La iglesia de San Millán. Perdonada por el tiempo. A pie de un cerro al que se subía a por yeso. Una torre que parece rescatar los tiempos de la Reconquista o de las algaradas medievales. Una de las dos del pueblo. La del barrio pequeño. Pues la de San Esteban, la del otro barrio, el Grande, la mira con denuedo o cortesía. Así vivió el pueblo y sobrevive desde el principio de los tiempos. Así duerme y los primeros domingos de cada mes, alguien acude, la abre sin mucho esfuerzo, enciende algunos focos, devuelve la luz a un artesonado mudéjar al que colocaron las vigas maestras al revés y se esconde por algún hueco para dar los sucesivos toques de campanas hasta que acude la mayor parte del pueblo, a la una del mediodía, con una soberana puntualidad que ya quisieran para sí muchos que yo conozco, al otro lado del océano, y que hacen de lo contrario una virtud, cuando la virtud está en responder con la misma objetividad que la sencillez en la aguja de un reloj. 

Esta iglesia está en la mismísima corona de una elevación. El resto es el antiguo cementerio que giraba en torno a la misma. Los muros de contención, con piedra de sillería, sillarejo o simple desenvolvimiento del azar. Y las bodegas, de boca negra, adustas, reparadas las unas y abandonadas las otras, que hasta hace unos pocos años se compraban y vendían con la palabra como artífice y sin mayores escrituras. Y ruinas. Ruinas por todas partes. Aquí y allá. Viejos muros. Tapias. Solares donde se volverá a edificar. La antigua hornera. El pueblo. El bendito pueblo. Las conversaciones de la Herminia que, con sus setenta y siete años, mantiene viva la memoria de la iglesia y suele estar cada dos por tres, hasta el día en que no le respondan las piernas. Y como mayoritariamente aceptamos los más jóvenes, a nosotros, que somos la tercera o cuarta generación de aquellas familias de principios del XIX, ya no nos importan tanto aquellas eternas diferencias de lindes, ideologías, perspectivas, nubes y pactos que encerraban las relaciones vecinales de hace más de cien años. Algo que, me supongo, pesaría lo suyo hasta en los recuerdos o en la forma de referirte a ellos. Sin embargo, para quien escribe o destaca la oportunidad de rescatar un poco de historia, la sensación es nueva y bien dichosa.

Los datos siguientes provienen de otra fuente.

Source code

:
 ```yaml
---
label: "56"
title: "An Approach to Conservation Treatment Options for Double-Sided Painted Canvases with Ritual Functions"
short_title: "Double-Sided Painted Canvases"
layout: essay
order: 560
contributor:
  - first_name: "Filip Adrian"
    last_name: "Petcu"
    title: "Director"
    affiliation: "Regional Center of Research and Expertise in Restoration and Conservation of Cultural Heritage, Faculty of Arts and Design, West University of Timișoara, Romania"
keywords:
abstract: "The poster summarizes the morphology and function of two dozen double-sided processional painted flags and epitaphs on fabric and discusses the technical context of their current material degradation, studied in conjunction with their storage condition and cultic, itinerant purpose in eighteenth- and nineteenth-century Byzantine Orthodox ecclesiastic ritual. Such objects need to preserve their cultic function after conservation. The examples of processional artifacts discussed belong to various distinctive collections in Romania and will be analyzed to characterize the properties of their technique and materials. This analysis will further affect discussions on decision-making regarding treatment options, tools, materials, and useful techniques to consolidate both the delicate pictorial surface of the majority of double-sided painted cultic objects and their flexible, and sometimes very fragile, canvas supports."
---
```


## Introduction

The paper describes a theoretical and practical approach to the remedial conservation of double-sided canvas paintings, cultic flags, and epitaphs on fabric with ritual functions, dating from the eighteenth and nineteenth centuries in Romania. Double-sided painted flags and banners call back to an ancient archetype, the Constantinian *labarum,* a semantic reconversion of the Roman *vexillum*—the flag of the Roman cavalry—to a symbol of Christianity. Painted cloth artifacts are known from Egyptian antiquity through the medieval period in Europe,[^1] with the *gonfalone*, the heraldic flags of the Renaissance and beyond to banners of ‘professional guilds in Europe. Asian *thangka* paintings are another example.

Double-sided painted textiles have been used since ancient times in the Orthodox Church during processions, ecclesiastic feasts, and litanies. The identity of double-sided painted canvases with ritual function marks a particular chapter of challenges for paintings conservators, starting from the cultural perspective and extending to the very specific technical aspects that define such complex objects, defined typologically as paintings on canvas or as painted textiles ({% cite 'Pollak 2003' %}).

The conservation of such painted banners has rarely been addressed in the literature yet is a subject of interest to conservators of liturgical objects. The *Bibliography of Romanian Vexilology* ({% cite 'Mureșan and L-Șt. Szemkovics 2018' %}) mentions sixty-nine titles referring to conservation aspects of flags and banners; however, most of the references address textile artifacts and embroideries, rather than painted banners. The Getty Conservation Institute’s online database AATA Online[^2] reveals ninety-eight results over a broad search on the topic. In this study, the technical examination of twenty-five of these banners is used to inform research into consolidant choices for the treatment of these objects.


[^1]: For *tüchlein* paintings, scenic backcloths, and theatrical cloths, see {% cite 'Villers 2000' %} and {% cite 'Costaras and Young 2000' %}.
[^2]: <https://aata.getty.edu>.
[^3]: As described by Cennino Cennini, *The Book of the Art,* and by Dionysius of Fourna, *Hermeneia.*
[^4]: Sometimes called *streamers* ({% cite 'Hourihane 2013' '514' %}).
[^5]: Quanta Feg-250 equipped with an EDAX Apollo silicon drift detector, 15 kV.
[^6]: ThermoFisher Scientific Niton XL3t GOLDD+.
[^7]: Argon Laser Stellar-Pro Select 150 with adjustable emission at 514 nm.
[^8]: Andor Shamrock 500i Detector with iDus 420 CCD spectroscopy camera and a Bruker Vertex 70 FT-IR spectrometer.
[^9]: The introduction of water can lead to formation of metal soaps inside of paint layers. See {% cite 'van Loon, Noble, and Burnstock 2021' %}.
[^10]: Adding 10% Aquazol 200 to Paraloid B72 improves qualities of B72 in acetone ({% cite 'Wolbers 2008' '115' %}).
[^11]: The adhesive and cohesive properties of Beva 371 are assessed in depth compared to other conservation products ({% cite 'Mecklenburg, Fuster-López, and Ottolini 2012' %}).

Abrir las puertas de la iglesia y dejar que penetre la claridad. Abrir los ojos al olvido. Molestarse en entrar y observar, supongo que un antiguo capitel, que ahora cumple las funciones de depositario de agua bendita. Los arcos góticos. Los antiguos confesionarios policromados. El coro que está en muy mal estado. Dos viejas lápidas funerarias, una de las cuáles advierten que podría remontarse a los tiempos del Cid. La Herminia trotando de aquí para allá. Como si tal cosa. Algunas chimeneas humeando fuera, de forma que el horizonte está marcado por las delgadas líneas del humo. Muchas gentes subieron acá. Al tenor de la campana. Todas se miran entre sí. Abundan los viejos de toda la vida. También me supongo que es como en Baltanás, donde me cuentan que cada dos o tres meses se da una sucesión de fallecimientos entre los más mayores, perdiéndose con ello el rastro de la historia. 

Por eso es imprescindible escribir, anotar, alojarse, caminar, vivir y detallar. Tanto más cuanto más se vive. Alguien que quede encargado de ello. Escribano de los pueblos. Carretero de caminos que ya no se hallan. Relatar con la mayor de las libertades. Ser escuchador, aunque no exista la profesión en el diccionario o en los libros de gramática. Para eso se inventa. Para proseguir. Sea de camino a la iglesia o, una vez sentida, de vuelta al calor de una chimenea.